Taylor: focus op activiteiten van managers die over lopende band werk gaan
Fayol: focus op activiteiten van alle managers. De 5 functies zijn: plannen, organiseren,
commanderen, coördineren en controleren.
Managementprincipes van Fayol: regels die managers kunnen toepassen op alle situaties.
- Division of work: specialisatie verhoogt de output doordat er meer efficiëntie is.
- Unity of command: elke medewerker moet orders ontvangen van maar 1 sector
- Unity of direction: de organisatie moet maar 1 enkel plan van aanpak hebben
- Subordination of individuel interest: de belangen van een medewerker mogen geen voorrang
krijgen over het belang van de hele organisatie
- Renumeration: medewerkers moeten eerlijk loon krijgen
- Centralization: de mate waarin ondergeschikten betrokken zijn bij besluitvorming
- Scalar chain: de lijn van autoriteit van topmanagement naar lagere rangen
- Order: mensen en materialen moeten op juiste plek en juiste tijd zijn
- Esprit de corps: team spirit moet gepromoot worden
Weber: theorie over structuur van autoriteit en relaties gebaseerd op ideaal type organisatie
bureaucratie. Dit is de vorm van organisatie gekenmerkt door:
- Division of labour: functies afgebroken in simple, routine en duidelijke taken
- Authority hierarchy: posities zijn georganiseerd en er is hiërarchie
- Formal selection: mensen geselecteerd op functies op basis van tech. Kwalificaties
- Impersonality: uniforme toepassing van regels en controles
- Career orientation: managers zijn professioneel
- Formal rules en regulations: een systeem van geschreven regens en standaardprocedures
Functionele kijk op de baan van managers Fayol. Nadeel van bureaucratie: het hindert de
creativiteit en het vermogen om snel te reageren (als organisatie) op dynamische omgeving.

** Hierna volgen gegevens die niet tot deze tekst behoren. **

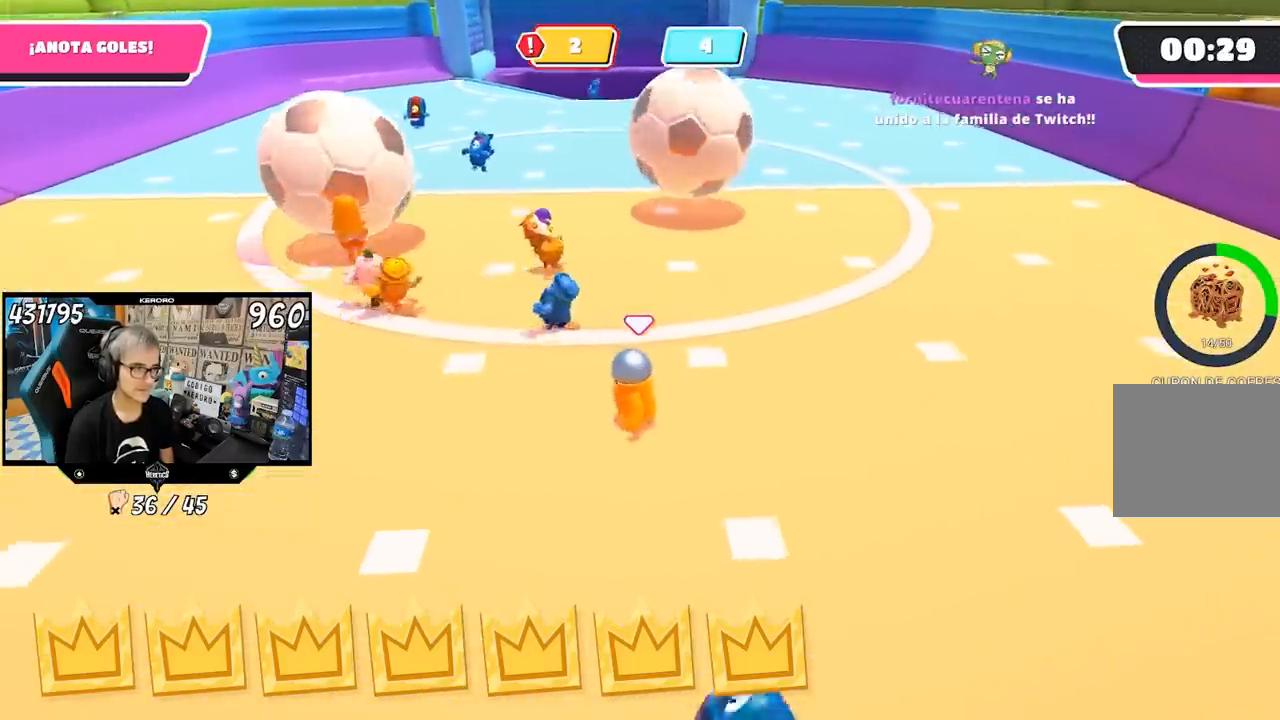
{"buttons": [], "left_stick": "left", "right_stick": "center", "events": []}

Organizational behaviour: onderzoek naar acties van mensen op werk. 4 belangrijke onderzoekers:
1. Chester Barnard: hij stelde dat organisaties open systemen waren. Taak van manager is
communiceren en motiveren van de werknemers.
2. Robert Owen: idealistische werkplek. Er moet meer geïnvesteerd worden in arbeid.
3. Mary Parker Follett: organisatie zien vanuit individueel- en groepsgedrag. Organisaties
gebaseerd op groepsethiek.
, 4. Hugo Münsterberg: psychologische testen voor selecteren van medewerkers.
Hawthorne onderzoeken: serie onderzoeken nieuwe inzichten op gedrag van individuen en
groepen. Was eerst wetenschappelijk management. Elton Mayo sociale normen en
groepsstandaarden hebben invloed op gedrag:
- Gedrag van mensen en hun houding staan met elkaar in verband
- Groepsfactoren hebben invloed op gedrag
- Geld is minder belangrijke factor bij output dan groepsstandaarden, houdingen en veiligheid
Quantitative approach: technieken gebruiken om besluitvorming te verbeteren. 6 principes:
1. Intense focus op de klant
2. Continue verbetering
3. Focus op processen
4. Verbetering in de kwaliteit
5. Precieze metingen
6. Versterking van de medewerkers
Total Quality Management (TQM) richt zich op continue verbetering op behoeften van klanten.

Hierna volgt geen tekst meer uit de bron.